By Jesse Ferrell, Meteorologist/Community Director
8/01/2006, 10:24:13 AM


Many of you have heard of rogue waves (sudden, huge waves many times the size of their predecessors). The actors in the movie "The Perfect Storm" encountered at least one 100-foot giant (the movie was based on the 1991 event that recorded 39-foot waves). A rogue wave was also purportedly what sunk the Poseidon (1969 book, 1972, 1979 and 2006 movie). And then during Hurricane Ivan, instrumentation off the Gulf coast recorded one of the highest waves ever measured* at 90 feet tall. Most recently in the news, a 70-footer rocked a cruise ship bound for New York. AT RIGHT: Rogue wave photo obtained from NOAA. Estimated at 60 feet, in the Gulf Stream off of Charleston, South Carolina (more info).

The New York Times reports (full article) last week that scientists on the Maxwave (sounds like a superhero) team have, in fact found evidence that rogue waves exist, in fact at any given time, there are 10 of them moving unseen across the ocean (the waves, not the scientists).

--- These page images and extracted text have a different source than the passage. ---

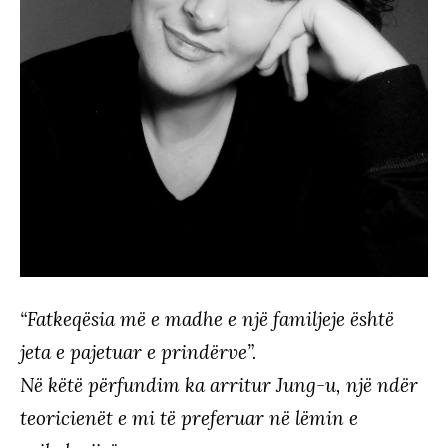
“Fatkeqësia më e madhe e një familjeje është
jeta e pajetuar e prindërve”.
Në këtë përfundim ka arritur Jung-u, një ndër
teoricienët e mi të preferuar në lëmin e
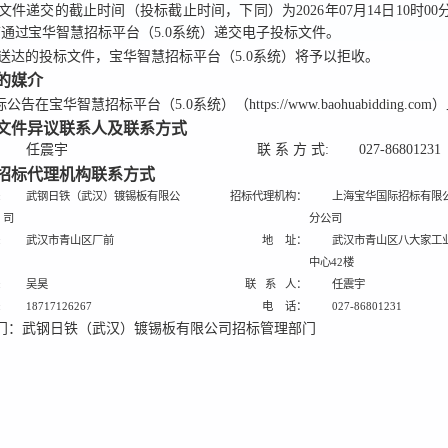
文件递交的截止时间（投标截止时间，下同）为
2026年07月14日10时00
前通过
宝华智慧招标平台（5.0系统）
递交电子投标文件。
送达的投标文件，宝华智慧招标平台（5.0系统）将予以拒收。
告的媒介
告在宝华智慧招标平台（5.0系统）（https://www.baohuabidding.co
标文件异议联系人及联系方式
任震宇
联 系 方 式:
027-86801231
及招标代理机构联系方式
:
武钢日铁（武汉）镀锡板有限公
招标代理机构：
上海宝华国际招标有限
司
分公司
:
武汉市青山区厂前
地 址：
武汉市青山区八大家工
中心42楼
:
吴昊
联 系 人：
任震宇
:
18717126267
电 话：
027-86801231
门：武钢日铁（武汉）镀锡板有限公司招标管理部门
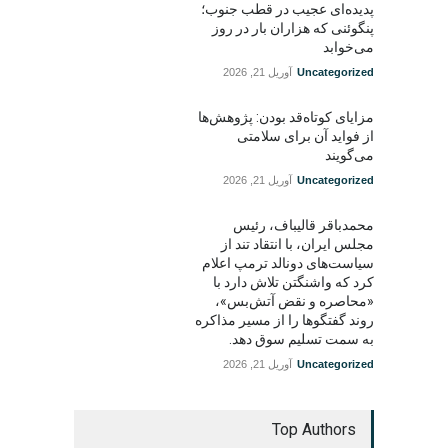
پدیده‌ای عجیب در قطب جنوب؛
پنگوئنی که هزاران بار در روز
می‌خوابد
Uncategorized
آوریل 21, 2026
مزایای کوتاه‌قد بودن: پژوهش‌ها
از فواید آن برای سلامتی
می‌گویند
Uncategorized
آوریل 21, 2026
محمدباقر قالیباف، رئیس
مجلس ایران، با انتقاد تند از
سیاست‌های دونالد ترمپ اعلام
کرد که واشنگتن تلاش دارد با
«محاصره و نقض آتش‌بس»،
روند گفتگوها را از مسیر مذاکره
به سمت تسلیم سوق دهد.
Uncategorized
آوریل 21, 2026
Top Authors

Kind of creepy, huh?


And here's the kicker -- the study is being conducted because many ships have been damaged or lost (yes, completely lost) after encounters with supposedly-enormous waves. The theoretical causes of these waves abound, from overlapping waves to ocean fetch to strong currents (see also NOAA page with more ideas). Strong currents are often found in the Gulf Stream, which runs straight through the Bermuda Triangle, where many a ship have disappeared. (Cue ominous music...)

SPECIAL NOTE: Although the NYT article seemed to present the data as evidence, the ever-skeptical public says (on Wikipedia): "In the course of the Project MaxWave, researchers from the GKSS Research Centre, using data collected by ESA satellites, identified a large number of radar signatures that may be evidence for freak waves. Further research is underway to verify the method that translates the radar echoes into sea surface elevation."

*They come in even larger versions too. The article gives the record: "Then, in February 2000, a British oceanographic research vessel fighting its way through a gale west of Scotland measured titans of up to 95 feet, "the largest waves ever recorded by scientific instruments," seven researchers wrote in the journal Geophysical Research Letters."